**Request**.
Can you copy every item below word for word, leaving out the pictures?

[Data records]
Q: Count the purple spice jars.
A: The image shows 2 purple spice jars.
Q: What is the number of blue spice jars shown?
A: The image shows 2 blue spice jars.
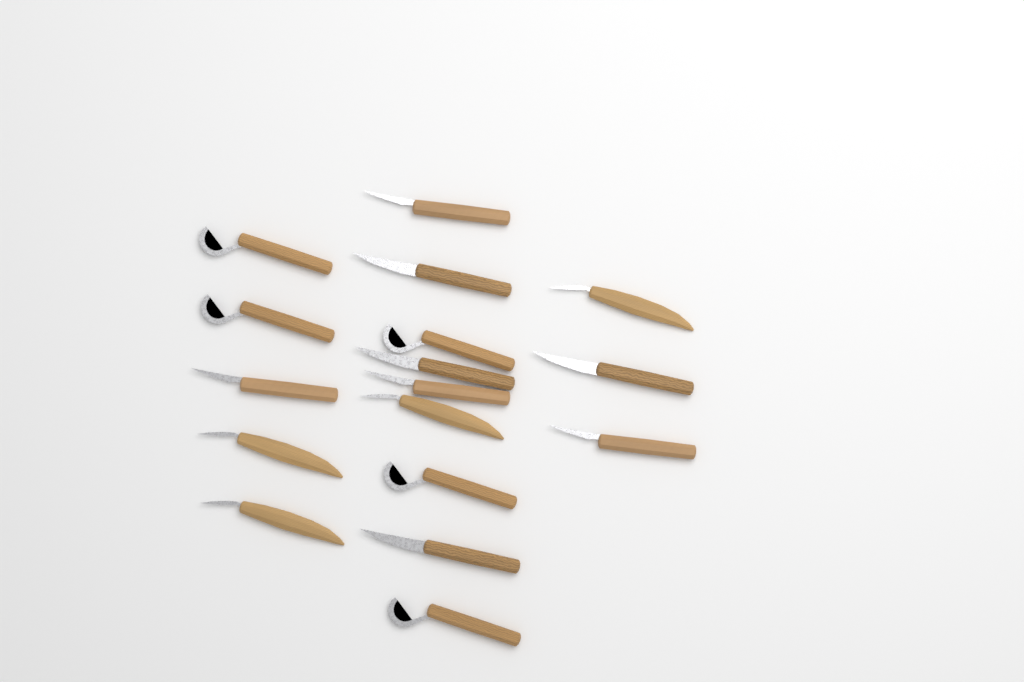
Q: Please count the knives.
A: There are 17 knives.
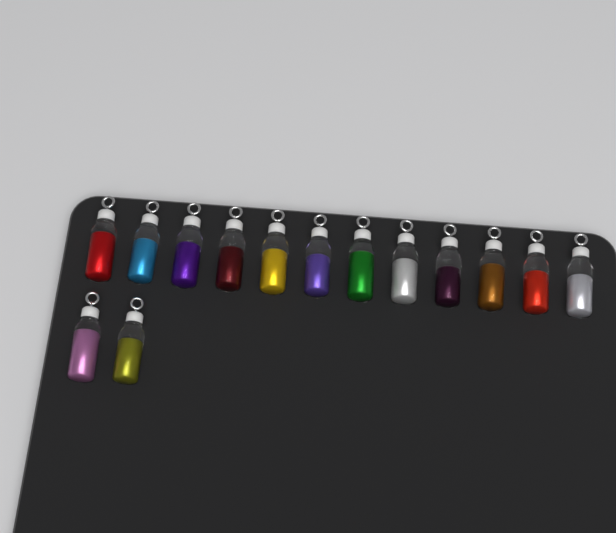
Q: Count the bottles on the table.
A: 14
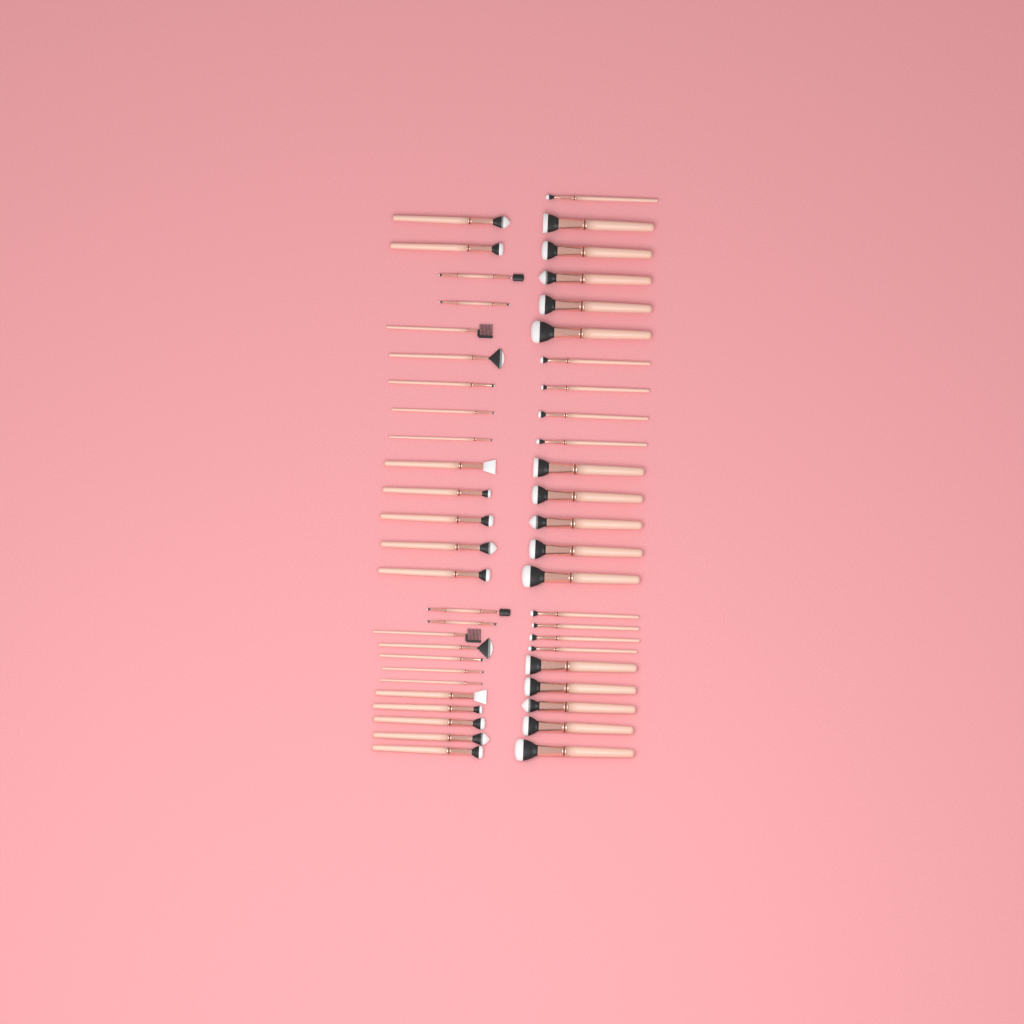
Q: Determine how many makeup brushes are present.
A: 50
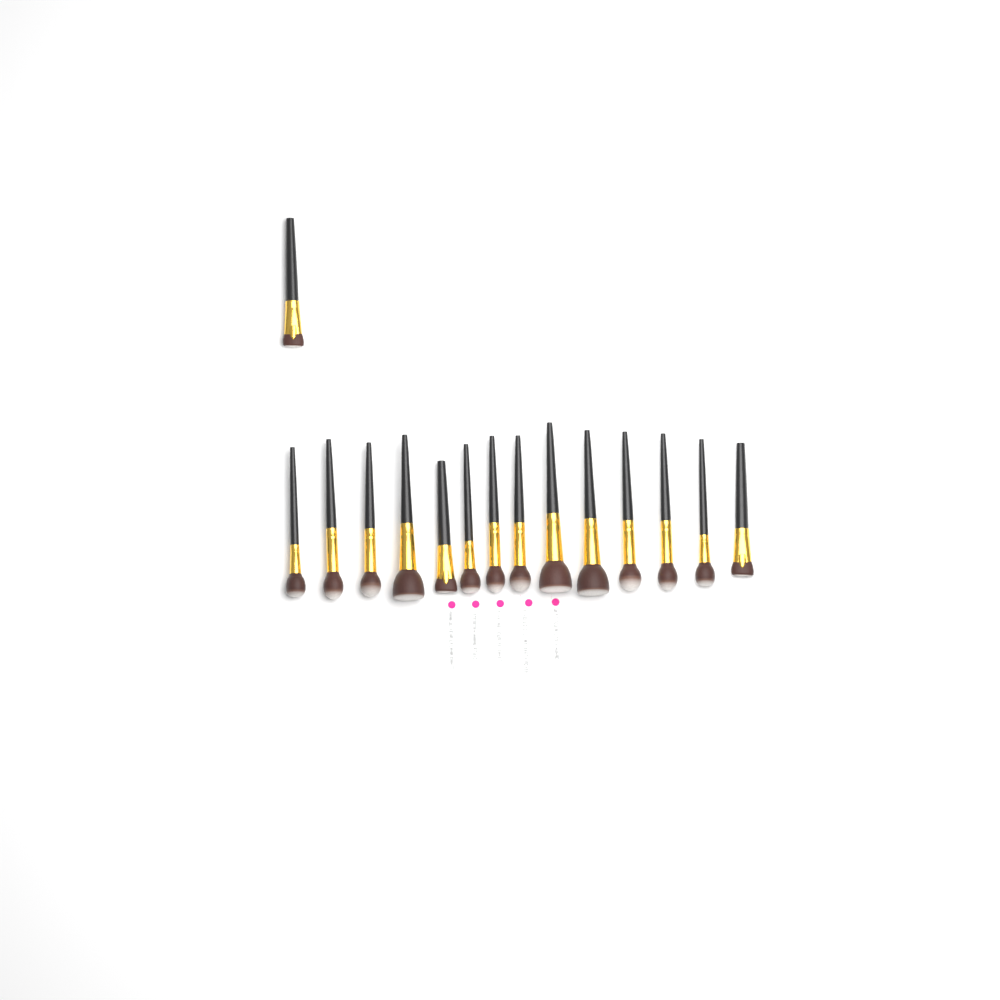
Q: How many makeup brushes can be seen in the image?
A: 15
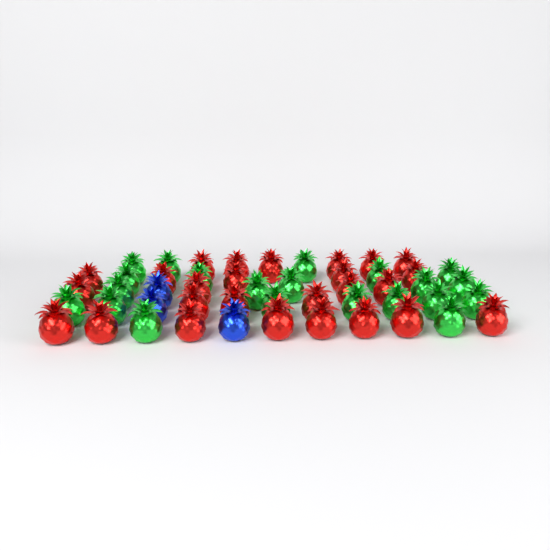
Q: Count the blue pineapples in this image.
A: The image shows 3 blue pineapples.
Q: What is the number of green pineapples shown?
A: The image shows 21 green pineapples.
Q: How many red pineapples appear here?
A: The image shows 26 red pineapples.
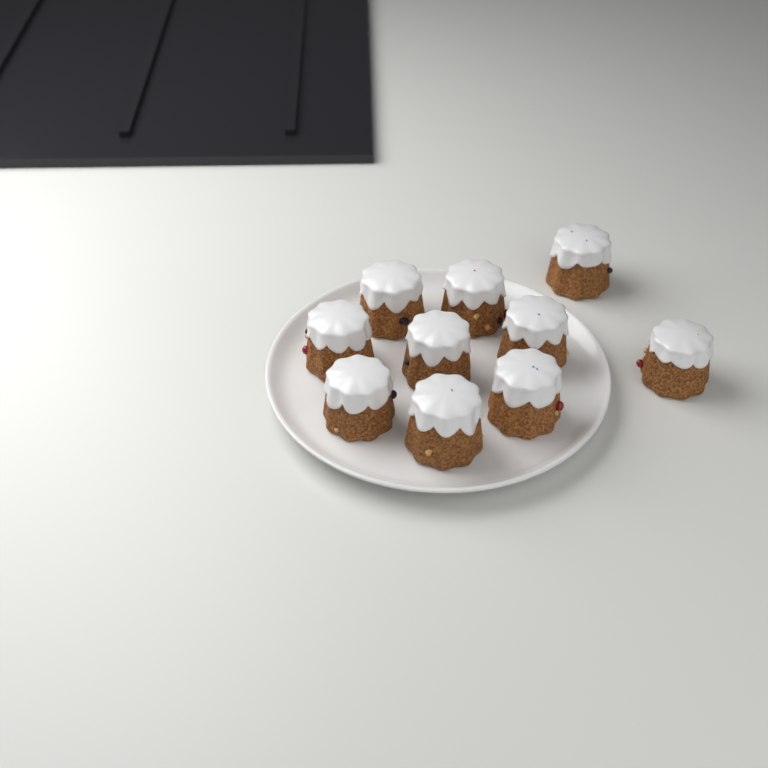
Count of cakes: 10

**Answer to the problem**.
Q: Count the purple spice jars.
A: The image shows 2 purple spice jars.
Q: What is the number of blue spice jars shown?
A: The image shows 2 blue spice jars.
Q: Please count the knives.
A: There are 17 knives.
Q: Count the bottles on the table.
A: 14
Q: Determine how many makeup brushes are present.
A: 50
Q: How many makeup brushes can be seen in the image?
A: 15
Q: Count the blue pineapples in this image.
A: The image shows 3 blue pineapples.
Q: What is the number of green pineapples shown?
A: The image shows 21 green pineapples.
Q: How many red pineapples appear here?
A: The image shows 26 red pineapples.
Count of cakes: 10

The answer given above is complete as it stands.